Description of the task
Identify and pull out each line of the entries in which "said" occurs.

Dataset entries
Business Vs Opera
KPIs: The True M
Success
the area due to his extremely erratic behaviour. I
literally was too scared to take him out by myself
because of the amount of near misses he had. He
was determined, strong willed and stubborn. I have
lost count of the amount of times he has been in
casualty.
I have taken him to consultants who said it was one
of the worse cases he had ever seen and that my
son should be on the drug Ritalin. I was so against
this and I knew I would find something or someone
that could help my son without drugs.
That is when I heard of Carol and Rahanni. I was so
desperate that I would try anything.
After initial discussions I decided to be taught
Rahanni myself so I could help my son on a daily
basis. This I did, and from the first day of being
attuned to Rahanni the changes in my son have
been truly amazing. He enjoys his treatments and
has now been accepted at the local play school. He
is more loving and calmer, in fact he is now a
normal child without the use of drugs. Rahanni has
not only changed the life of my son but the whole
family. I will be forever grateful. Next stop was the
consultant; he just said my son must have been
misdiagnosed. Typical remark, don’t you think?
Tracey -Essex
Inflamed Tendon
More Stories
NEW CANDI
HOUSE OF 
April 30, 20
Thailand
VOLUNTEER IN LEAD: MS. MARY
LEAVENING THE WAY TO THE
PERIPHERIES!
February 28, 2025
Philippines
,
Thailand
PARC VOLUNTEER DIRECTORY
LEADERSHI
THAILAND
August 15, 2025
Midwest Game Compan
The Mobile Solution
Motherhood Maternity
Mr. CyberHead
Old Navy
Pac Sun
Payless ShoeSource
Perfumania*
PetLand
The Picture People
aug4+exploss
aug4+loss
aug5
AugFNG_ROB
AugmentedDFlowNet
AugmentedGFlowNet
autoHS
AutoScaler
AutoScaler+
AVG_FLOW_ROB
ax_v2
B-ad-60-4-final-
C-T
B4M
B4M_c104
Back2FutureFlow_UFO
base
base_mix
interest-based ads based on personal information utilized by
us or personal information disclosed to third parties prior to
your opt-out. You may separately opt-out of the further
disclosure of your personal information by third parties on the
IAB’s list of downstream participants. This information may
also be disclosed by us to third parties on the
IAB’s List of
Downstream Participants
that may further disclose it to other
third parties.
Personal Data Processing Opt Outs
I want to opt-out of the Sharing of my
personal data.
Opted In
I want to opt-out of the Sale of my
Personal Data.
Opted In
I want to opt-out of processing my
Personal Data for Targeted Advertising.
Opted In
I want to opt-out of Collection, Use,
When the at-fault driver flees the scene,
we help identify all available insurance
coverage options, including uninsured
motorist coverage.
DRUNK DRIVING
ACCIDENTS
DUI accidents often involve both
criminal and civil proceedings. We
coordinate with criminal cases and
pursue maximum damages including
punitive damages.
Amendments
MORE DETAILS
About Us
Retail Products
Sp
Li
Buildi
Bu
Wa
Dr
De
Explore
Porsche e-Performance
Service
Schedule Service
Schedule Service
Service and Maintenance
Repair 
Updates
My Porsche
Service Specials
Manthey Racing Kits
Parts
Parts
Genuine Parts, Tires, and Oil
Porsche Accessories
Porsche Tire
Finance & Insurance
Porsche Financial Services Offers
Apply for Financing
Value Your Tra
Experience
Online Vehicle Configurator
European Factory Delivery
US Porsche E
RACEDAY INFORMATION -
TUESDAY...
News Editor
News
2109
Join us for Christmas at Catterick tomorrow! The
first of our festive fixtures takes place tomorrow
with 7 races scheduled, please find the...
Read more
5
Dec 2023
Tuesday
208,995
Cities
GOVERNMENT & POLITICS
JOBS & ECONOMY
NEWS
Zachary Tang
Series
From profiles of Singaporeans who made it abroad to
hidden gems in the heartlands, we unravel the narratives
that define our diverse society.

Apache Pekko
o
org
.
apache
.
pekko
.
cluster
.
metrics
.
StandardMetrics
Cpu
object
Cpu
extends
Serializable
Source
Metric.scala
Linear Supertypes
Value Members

Output of the exercise
I have taken him to consultants who said it was one
consultant; he just said my son must have been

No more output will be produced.